NioCorp Developments (TSE:NB) (OTCMKTS:NIOBF), a Canada-based mineral development company, completed and signed a definitive convertible security funding agreement with an entity managed by The Lind Partners, a New York based asset management firm.
An initial US$4.5mln will be funded pursuant to the issuance of an initial convertible security, which is expected to occur on or around December 24, the Entennial, Colorado-based company said in a statement on Tuesday.
US$1.5mln of the first tranche will be held in escrow pending certain conditions required to be satisfied by December 31.

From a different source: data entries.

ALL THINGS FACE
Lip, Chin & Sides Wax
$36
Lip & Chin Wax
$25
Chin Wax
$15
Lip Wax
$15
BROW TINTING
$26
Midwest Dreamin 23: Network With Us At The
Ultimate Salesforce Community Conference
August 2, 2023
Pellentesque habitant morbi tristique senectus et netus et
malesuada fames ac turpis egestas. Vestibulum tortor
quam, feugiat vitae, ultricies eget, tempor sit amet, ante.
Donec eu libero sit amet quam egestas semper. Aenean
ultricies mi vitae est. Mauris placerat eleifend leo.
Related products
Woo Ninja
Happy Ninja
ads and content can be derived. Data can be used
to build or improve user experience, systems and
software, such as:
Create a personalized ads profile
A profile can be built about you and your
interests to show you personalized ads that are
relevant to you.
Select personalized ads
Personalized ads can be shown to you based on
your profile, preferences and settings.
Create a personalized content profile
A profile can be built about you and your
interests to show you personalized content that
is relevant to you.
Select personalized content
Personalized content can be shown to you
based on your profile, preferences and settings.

Lind can increase the funding under the convertible security by an additional US$1.0mln during its two-year term.
Further, provided certain conditions are met, NioCorp will have the right to call an additional US$ 1.0mln under the funding agreement.
The agreement also provides for the issuance of a second convertible security on mutual agreement of the company and Lind, in which Lind would fund up to another US$6.0mln, which can also be increased by US$1.0mln.

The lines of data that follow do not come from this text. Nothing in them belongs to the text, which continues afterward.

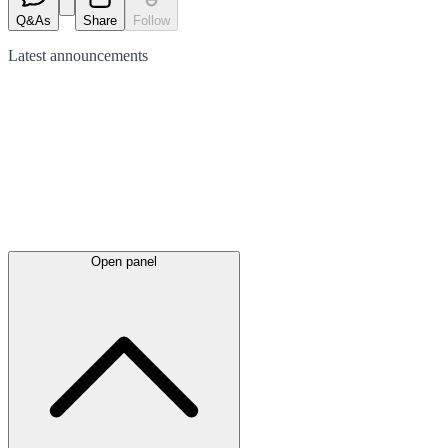
Q&As
Share
Follow
Latest
announcements
Open panel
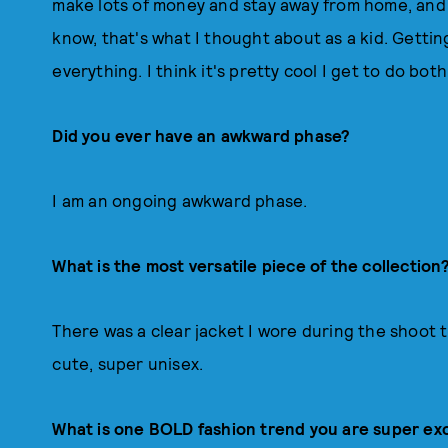
make lots of money and stay away from home, and a
know, that's what I thought about as a kid. Gettin
everything. I think it's pretty cool I get to do both
Did you ever have an awkward phase?
I am an ongoing awkward phase.
What is the most versatile piece of the collection
There was a clear jacket I wore during the shoot
cute, super unisex.
What is one BOLD fashion trend you are super ex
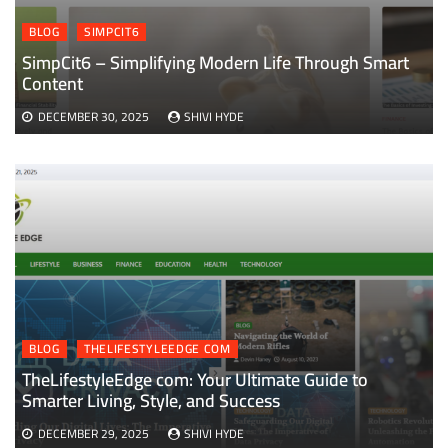
BLOG
SIMPCIT6
SimpCit6 – Simplifying Modern Life Through Smart
Content
DECEMBER 30, 2025
SHIVI HYDE
BLOG
THELIFESTYLEEDGE COM
TheLifestyleEdge com: Your Ultimate Guide to
Smarter Living, Style, and Success
DECEMBER 29, 2025
SHIVI HYDE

"Lind's funding will help them complete the bankable feasibility study, the results of which will be key to unlocking the value of this project. We look forward to seeing the results of the BFS soon," Phillip Valliere, a Managing Director at The Lind Partners, said in the statement.
"This funding will move us further along toward completion of a bankable feasibility study for our Elk Creek project, which will then help to set the stage for us to acquire project financing and begin construction of our mine and processing facility in Nebraska," Mark Smith, NioCorp's Executive Chairman, was quoted as saying.

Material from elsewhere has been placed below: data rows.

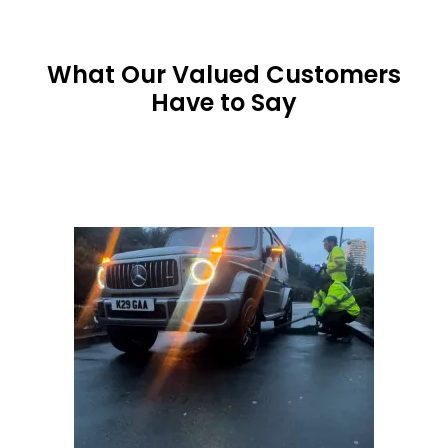
What Our Valued Customers
Have to Say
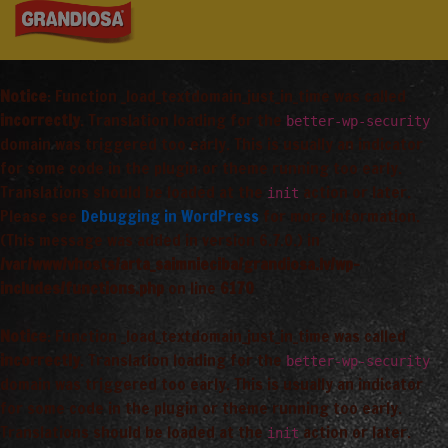
Notice
: Function _load_textdomain_just_in_time was called
incorrectly
. Translation loading for the
better-wp-security
domain was triggered too early. This is usually an indicator
for some code in the plugin or theme running too early.
Translations should be loaded at the
action or later.
init
Please see
Debugging in WordPress
for more information.
(This message was added in version 6.7.0.) in
/var/www/vhosts/arta_saimnieciba/grandiosa.lv/wp-
includes/functions.php
on line
6170
Notice
: Function _load_textdomain_just_in_time was called
incorrectly
. Translation loading for the
better-wp-security
domain was triggered too early. This is usually an indicator
for some code in the plugin or theme running too early.
Translations should be loaded at the
action or later.
init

Each convertible security has a two-year term from the date of issue and will incur a simple interest rate obligation of 10% on the amount funded that is prepaid and attributed to its face value upon the issuance of each convertible ecurity.
The convertible security is secured by the assets of the company.
The company has agreed to pay a fee of US$135,000 for each of the first tranche and second tranche.
Lind will be entitled to convert the convertible securities in monthly installments over the term, and the conversion will be at a price per share of 85% of the five-day trailing volume-weighted average price of the common shares prior to the date that notice of conversion is provided by Lind.
The agreement contains restrictions on how much of the convertible securities may be converted in any particular month.
NioCorp has the option to buy-back up to 70% of the convertible security in cash at any time for a nominal premium.
Lind will also be entitled to accelerate its conversion right to the full amount of the face value or demand repayment of the face value in cash upon a default and other designated events.
NioCorp is developing the Elk Creek Niobium / Scandium / Titanium project in Southeast Nebraska.
Shares were trading down 1.7% at C$0.59 at 12:44 p.m. in Toronto, reversing an earlier increase to as high as C$0.62.